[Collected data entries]
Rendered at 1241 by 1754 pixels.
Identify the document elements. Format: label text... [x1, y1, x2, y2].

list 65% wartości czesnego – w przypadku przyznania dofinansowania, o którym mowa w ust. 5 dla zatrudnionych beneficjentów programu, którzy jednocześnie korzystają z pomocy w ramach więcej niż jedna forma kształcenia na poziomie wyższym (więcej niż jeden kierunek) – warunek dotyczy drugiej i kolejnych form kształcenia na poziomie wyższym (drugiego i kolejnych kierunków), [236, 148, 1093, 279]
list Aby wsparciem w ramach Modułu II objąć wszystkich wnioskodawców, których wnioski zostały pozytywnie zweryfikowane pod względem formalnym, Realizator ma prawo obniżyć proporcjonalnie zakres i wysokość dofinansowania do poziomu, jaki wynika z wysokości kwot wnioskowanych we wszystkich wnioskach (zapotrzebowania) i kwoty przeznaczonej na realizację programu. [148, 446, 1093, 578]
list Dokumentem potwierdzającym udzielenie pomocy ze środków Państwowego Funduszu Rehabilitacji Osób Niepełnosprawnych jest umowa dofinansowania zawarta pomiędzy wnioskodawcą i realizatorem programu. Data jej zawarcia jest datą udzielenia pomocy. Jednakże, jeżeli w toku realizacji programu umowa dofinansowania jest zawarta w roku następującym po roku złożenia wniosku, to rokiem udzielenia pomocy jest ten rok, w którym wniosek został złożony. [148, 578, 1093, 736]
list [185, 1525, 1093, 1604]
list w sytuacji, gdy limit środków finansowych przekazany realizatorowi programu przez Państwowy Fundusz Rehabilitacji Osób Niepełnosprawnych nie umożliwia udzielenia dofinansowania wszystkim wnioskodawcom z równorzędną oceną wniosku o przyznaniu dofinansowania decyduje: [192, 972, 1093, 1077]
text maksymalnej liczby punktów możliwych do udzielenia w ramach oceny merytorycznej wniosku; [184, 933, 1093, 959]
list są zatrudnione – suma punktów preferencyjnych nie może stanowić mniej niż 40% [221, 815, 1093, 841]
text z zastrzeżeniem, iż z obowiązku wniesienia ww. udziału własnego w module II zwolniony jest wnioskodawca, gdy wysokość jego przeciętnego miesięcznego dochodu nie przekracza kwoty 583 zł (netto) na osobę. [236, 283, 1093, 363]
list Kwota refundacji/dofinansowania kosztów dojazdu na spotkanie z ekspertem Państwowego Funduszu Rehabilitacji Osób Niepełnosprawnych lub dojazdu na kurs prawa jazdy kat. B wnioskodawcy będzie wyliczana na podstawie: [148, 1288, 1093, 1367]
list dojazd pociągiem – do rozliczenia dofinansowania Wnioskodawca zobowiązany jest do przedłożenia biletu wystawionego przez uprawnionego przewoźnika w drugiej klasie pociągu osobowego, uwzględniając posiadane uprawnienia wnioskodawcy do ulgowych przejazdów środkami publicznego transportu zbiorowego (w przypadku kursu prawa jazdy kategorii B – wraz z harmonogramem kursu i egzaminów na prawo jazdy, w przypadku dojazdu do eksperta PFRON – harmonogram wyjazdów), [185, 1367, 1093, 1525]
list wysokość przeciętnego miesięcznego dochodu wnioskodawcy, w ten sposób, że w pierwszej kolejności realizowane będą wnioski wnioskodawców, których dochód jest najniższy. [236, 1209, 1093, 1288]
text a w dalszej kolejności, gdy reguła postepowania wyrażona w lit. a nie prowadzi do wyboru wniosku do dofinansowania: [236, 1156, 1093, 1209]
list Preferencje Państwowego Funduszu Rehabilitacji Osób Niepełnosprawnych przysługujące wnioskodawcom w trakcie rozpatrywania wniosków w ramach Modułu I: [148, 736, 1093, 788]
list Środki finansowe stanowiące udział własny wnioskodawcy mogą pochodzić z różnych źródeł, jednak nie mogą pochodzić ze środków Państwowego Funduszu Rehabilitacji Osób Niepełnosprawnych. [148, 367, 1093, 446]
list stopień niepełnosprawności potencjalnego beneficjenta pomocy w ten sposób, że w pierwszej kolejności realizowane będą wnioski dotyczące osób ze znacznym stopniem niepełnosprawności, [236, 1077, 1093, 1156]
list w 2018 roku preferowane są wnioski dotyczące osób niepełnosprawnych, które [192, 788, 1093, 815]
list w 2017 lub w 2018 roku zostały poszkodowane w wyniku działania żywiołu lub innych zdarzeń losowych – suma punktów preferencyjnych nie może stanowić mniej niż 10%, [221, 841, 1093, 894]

Assignment
Your answer should be all lines from the data that contain "może".

The completed task
list są zatrudnione – suma punktów preferencyjnych nie może stanowić mniej niż 40% [221, 815, 1093, 841]
list w 2017 lub w 2018 roku zostały poszkodowane w wyniku działania żywiołu lub innych zdarzeń losowych – suma punktów preferencyjnych nie może stanowić mniej niż 10%, [221, 841, 1093, 894]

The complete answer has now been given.